In the late 18th century, the council decided that it needed a more substantial building and identified the Séminaire des Eudistes on the Place Royale (now known as the Place de la République): the building had its origins in a church commissioned by Jean Eudes. The seminary, created to support the church, was designed in the French neoclassical style and was completed in 1703. It was seized by revolutionaries during the French Revolution, and was then acquired by the council in January 1792. After being converted for municipal use, it was extended with extra wings along Rue Auber, Rue Saint-Laurent and Rue Jean Eudes around an inner courtyard. The complex was completely destroyed by allied bombing in the Battle for Caen in June 1944 during the Second World War.

After the war, the council sought a new municipal headquarters. The building they selected had originally served as the south transept of the Abbey of Saint-Étienne. It had been designed by a monk, Guillaume de la Tremblaye, and completed in 1726. The design involved a symmetrical main frontage of 27 bays facing onto what became the Esplanade Jean-Marie Louvel, with the end sections slightly projected forward. The main frontage was 105 metres long. The central section of three bays featured three round headed openings on the ground floor, three segmental headed windows on the first floor, and three smaller segmental headed windows on the second floor. There was a clock flanked by two square headed windows at attic level, all surmounted by a pediment with carvings in the tympanum and a lantern behind. The wings and the end sections were fenestrated in a similar style to the central section.

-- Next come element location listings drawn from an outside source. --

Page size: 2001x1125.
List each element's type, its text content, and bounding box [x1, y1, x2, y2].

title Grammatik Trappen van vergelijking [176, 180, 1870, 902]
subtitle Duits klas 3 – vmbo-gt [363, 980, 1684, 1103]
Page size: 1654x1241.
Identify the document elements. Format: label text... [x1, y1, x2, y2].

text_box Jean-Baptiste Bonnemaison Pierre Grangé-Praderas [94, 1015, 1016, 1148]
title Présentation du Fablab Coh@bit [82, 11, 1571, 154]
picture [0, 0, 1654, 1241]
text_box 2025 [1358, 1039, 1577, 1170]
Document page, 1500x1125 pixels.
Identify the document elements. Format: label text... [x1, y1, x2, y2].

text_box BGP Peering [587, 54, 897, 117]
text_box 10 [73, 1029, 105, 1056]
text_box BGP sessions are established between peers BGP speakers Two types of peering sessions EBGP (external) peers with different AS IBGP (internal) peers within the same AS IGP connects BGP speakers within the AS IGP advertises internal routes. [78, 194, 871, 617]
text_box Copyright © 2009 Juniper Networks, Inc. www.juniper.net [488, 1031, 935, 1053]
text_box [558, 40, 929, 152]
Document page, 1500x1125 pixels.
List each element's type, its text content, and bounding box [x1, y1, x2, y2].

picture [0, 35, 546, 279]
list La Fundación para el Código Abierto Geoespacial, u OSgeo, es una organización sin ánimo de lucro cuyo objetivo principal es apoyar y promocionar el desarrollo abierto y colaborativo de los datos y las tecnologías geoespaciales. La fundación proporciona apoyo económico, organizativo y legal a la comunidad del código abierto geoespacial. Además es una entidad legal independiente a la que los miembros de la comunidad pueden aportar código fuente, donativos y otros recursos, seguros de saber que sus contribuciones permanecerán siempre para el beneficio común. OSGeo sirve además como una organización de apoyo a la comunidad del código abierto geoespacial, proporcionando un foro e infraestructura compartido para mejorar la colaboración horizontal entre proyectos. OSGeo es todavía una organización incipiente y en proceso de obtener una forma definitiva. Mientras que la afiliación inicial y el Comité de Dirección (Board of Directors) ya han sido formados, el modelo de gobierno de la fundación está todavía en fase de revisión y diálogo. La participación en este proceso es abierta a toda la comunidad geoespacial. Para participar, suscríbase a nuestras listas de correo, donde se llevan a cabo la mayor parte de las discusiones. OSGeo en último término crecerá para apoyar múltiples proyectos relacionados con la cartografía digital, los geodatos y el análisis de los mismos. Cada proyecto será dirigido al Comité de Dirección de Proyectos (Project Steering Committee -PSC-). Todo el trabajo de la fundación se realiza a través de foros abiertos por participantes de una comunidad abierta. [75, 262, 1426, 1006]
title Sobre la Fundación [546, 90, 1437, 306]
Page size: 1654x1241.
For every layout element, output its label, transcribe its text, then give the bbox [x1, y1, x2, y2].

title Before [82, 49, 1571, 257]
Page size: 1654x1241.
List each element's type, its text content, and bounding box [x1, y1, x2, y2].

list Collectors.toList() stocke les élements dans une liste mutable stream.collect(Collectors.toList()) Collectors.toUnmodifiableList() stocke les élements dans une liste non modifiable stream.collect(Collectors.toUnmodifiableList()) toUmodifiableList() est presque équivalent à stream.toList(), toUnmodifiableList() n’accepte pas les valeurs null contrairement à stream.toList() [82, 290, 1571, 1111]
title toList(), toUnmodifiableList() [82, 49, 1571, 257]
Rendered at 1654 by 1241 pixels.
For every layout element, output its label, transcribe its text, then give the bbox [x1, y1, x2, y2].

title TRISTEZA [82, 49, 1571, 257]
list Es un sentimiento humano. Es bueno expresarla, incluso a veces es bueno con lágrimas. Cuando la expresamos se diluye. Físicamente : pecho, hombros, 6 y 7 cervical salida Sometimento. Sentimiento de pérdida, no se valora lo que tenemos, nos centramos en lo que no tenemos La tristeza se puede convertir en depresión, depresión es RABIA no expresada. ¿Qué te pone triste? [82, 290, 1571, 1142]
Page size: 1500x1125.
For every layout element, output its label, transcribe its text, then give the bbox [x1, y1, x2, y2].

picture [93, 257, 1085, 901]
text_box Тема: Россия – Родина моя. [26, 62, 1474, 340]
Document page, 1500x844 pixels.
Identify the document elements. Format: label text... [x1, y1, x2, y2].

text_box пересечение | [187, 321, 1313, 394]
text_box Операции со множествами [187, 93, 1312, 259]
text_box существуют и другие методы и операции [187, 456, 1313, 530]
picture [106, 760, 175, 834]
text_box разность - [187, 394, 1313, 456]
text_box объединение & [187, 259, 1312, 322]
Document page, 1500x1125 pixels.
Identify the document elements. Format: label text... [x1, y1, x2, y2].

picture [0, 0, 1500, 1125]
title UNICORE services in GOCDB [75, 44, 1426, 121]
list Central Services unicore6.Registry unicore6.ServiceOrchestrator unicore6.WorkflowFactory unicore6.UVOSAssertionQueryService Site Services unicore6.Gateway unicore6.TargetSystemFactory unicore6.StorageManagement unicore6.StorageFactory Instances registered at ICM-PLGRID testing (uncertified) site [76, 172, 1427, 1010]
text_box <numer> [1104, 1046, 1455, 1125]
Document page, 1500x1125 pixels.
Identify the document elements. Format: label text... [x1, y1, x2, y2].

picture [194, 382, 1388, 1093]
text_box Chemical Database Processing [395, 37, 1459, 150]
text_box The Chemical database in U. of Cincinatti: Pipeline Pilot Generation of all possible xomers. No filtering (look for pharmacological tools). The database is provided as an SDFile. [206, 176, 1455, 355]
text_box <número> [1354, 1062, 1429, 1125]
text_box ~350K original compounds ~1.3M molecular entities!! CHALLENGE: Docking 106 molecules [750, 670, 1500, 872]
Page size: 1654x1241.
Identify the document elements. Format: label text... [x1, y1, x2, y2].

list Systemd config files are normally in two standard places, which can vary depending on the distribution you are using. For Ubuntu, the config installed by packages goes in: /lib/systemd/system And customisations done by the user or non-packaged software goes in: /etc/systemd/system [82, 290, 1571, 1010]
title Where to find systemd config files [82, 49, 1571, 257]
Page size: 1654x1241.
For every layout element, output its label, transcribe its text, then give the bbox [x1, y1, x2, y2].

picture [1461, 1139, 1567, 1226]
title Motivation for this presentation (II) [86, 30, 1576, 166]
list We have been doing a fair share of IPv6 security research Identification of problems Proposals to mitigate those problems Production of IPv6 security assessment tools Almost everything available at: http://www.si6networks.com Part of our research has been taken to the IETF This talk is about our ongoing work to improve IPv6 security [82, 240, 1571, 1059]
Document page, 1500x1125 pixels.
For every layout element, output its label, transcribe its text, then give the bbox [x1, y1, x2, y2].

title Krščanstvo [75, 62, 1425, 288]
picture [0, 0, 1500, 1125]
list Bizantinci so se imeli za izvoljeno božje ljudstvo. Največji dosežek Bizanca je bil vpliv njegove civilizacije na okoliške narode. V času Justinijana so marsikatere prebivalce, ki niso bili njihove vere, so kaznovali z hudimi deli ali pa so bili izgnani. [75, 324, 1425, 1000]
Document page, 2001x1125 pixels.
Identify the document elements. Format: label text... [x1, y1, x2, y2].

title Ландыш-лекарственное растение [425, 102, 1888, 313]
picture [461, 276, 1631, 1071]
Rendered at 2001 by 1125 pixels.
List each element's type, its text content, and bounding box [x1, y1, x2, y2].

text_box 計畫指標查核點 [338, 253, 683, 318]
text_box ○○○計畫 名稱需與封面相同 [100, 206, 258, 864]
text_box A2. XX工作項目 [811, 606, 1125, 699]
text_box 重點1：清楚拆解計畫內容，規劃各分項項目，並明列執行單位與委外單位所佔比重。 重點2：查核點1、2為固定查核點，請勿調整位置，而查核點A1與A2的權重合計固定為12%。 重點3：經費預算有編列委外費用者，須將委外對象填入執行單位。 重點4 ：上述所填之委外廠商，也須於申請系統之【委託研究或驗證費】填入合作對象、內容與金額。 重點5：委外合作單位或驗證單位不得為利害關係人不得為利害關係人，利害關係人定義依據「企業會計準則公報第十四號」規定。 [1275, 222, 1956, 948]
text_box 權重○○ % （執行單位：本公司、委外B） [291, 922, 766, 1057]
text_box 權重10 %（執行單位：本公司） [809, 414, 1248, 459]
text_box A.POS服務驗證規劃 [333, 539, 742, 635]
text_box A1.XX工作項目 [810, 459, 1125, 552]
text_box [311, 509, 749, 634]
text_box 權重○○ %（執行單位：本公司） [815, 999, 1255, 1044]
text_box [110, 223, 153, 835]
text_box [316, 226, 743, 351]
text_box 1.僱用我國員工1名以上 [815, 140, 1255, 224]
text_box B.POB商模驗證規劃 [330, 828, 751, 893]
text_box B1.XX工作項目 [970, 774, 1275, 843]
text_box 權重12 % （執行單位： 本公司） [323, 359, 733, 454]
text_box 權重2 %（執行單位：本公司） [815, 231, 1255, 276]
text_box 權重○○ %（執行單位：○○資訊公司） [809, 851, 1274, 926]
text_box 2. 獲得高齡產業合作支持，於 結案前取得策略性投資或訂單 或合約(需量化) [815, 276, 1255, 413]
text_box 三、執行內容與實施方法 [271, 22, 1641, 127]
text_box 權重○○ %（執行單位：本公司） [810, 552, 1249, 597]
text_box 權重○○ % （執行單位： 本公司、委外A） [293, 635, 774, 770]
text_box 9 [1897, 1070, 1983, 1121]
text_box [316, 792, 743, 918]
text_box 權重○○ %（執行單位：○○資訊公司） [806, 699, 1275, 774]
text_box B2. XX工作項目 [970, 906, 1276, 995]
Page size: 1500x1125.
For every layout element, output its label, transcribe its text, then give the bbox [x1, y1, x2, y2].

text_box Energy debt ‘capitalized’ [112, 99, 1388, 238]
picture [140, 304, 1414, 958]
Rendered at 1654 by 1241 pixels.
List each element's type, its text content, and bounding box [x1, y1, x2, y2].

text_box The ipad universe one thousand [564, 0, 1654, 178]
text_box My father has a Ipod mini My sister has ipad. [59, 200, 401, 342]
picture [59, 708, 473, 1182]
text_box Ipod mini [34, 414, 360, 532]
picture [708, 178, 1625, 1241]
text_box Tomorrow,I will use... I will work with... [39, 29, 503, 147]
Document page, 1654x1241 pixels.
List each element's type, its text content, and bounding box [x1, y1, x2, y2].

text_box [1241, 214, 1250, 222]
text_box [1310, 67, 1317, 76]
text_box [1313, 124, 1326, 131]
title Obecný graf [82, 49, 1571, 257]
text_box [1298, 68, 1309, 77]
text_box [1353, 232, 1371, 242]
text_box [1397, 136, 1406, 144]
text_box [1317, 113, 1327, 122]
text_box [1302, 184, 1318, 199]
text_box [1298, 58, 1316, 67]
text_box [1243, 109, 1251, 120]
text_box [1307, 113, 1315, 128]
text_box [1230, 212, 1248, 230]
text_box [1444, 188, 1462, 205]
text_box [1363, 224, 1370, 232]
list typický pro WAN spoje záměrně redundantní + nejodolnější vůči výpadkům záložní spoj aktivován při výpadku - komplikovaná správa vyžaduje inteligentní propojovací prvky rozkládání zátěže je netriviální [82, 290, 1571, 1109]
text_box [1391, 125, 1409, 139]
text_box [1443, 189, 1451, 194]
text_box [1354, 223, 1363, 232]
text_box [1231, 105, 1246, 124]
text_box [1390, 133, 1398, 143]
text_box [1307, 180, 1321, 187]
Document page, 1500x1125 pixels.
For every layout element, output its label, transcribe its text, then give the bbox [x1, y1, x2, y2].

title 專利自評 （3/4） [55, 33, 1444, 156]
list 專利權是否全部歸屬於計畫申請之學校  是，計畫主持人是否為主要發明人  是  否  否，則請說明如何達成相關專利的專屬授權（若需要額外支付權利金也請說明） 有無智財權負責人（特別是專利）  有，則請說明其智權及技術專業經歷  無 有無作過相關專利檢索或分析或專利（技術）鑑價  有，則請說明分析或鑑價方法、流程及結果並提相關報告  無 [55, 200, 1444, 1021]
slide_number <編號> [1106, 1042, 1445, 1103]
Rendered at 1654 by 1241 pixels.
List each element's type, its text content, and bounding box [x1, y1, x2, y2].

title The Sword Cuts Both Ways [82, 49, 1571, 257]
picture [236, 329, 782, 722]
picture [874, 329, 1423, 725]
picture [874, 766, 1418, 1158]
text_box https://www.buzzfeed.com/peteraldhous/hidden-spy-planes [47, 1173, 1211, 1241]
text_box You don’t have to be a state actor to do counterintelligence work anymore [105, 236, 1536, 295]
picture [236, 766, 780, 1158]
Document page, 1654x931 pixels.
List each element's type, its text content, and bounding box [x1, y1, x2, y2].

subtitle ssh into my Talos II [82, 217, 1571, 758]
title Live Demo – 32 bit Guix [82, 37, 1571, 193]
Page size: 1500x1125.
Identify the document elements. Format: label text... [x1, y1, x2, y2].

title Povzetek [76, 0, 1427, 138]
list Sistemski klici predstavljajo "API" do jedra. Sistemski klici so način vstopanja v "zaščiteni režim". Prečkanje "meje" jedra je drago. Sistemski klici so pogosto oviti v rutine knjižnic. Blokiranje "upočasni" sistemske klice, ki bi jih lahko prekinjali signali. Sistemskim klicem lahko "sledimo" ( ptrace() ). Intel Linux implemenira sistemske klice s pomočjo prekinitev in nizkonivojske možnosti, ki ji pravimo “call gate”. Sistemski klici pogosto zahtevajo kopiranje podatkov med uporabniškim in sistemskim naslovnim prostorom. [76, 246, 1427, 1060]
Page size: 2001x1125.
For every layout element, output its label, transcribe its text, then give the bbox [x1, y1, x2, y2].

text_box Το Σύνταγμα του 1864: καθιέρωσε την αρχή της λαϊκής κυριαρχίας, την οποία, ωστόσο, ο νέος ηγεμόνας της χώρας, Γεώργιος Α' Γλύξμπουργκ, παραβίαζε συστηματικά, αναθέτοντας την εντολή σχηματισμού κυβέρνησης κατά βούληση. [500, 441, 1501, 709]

After the French Revolution, the building became the headquarters of the department of Calvados as well as the local gendarmerie and then became home to the Lycée Impérial in 1804. The Lycée Impérial was renamed the Lycée Malherbe in 1892, and relocated to new premises in Avenue Albert Sorel in 1961. The vacant building was acquired by the council and, following conversion for municipal use, re-opened as the town hall in January 1965. The area in front of the building was renamed Esplanade Jean-Marie Louvel to commemorate the life of the former mayor, Jean-Marie Louvel.